Há quatro anos, quando o PSD o convidou (de novo) para encabeçar a lista à junta, o empresário do ramo imobiliário descansava da vida política. Tinha feito seis mandatos de quatro anos, passara o testemunho a Isabel Costa, que o acompanhava na Junta de São Simão de Litém, de onde é natural. "Entendia que era preciso dar lugar a outros." E deu, estendendo o tapete à única mulher presidente da autarquia em toda a sua história, uma das poucas naquele concelho. Só que veio a agregação, e juntaram-se duas freguesias vizinhas, que hoje perfazem um total de 5400 eleitores.

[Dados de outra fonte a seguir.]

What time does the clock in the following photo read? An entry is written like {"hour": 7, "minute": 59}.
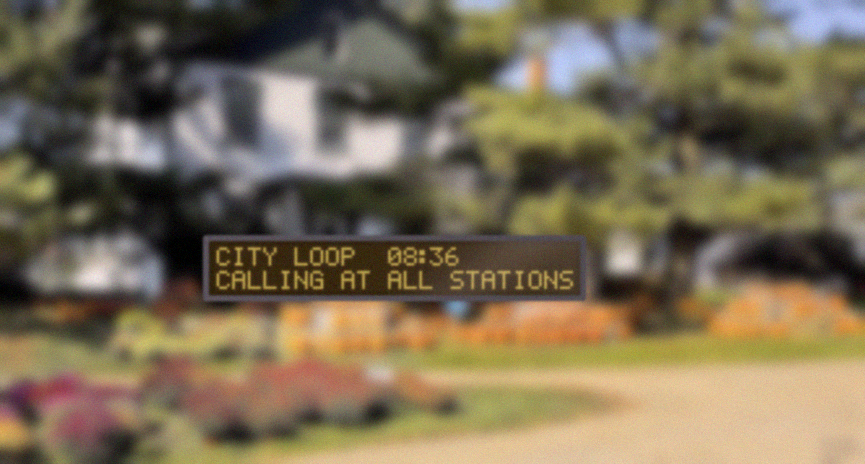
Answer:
{"hour": 8, "minute": 36}
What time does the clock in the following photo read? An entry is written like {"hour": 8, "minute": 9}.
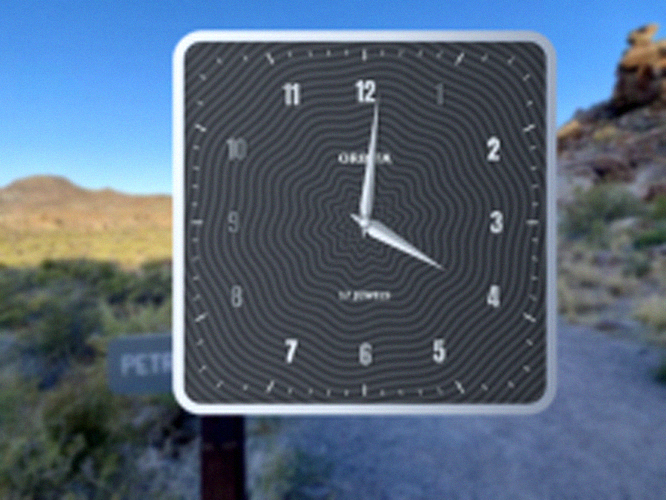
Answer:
{"hour": 4, "minute": 1}
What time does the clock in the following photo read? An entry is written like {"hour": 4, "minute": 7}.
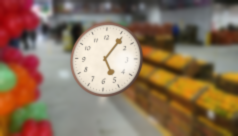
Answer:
{"hour": 5, "minute": 6}
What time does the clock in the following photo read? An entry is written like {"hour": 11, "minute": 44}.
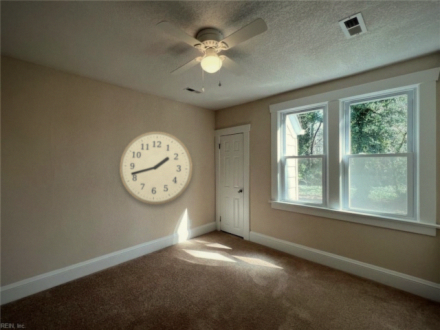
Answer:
{"hour": 1, "minute": 42}
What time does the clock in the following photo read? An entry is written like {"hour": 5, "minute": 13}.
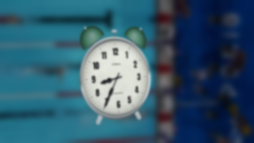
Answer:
{"hour": 8, "minute": 35}
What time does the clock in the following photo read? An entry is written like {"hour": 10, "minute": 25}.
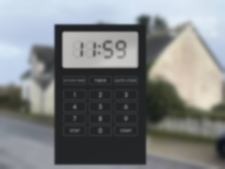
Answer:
{"hour": 11, "minute": 59}
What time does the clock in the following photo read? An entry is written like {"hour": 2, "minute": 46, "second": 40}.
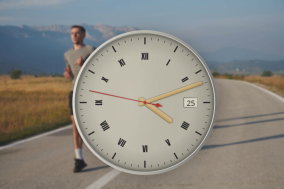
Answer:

Nogueira Matos agarrou então nesse desafio, vencendo as eleições por mais de 50% dos votos, uma votação ainda assim longe dos 60 e 70% a que estava habituado. Sem falar naquele ano em que concorreu sozinho, e arrebatou os votos de 80 por cento dos eleitores. Dessa vez era também pelo PSD, mas foi igualmente candidato pelo PS, em 1993, a convite do presidente da câmara e socialista Armindo Carolino. Poucos sabem que começou nestas lides ainda mais à esquerda, através do PCP, no pós-25 de Abril, quando tinha 26 anos. Em 1985, aos 31, tornou-se um dos mais jovens presidentes de junta do país.
Uma vida a ouvir e (tentar) resolver os problemas aos cidadãos permite-lhe concluir das enormes diferenças que hoje o cargo acarreta. "Nestes últimos anos somos muito mais escrutinados, as pessoas são muito mais exigentes, porque são também muito mais esclarecidas", salienta, ele que no seu programa para estas eleições pensou sobretudo na forma de as fixar. "Incide muito na criação de emprego, em trazer empresas, porque nos últimos anos perdemos nesta região cerca de 25 por cento da população, e isto sem contar com os muitos que emigraram nos anos recentes e que eram a nossa população ativa". Longe vai o tempo em que era autarca nas horas vagas, pois que atualmente desempenha o cargo a tempo inteiro. "Nem podia ser de outra maneira."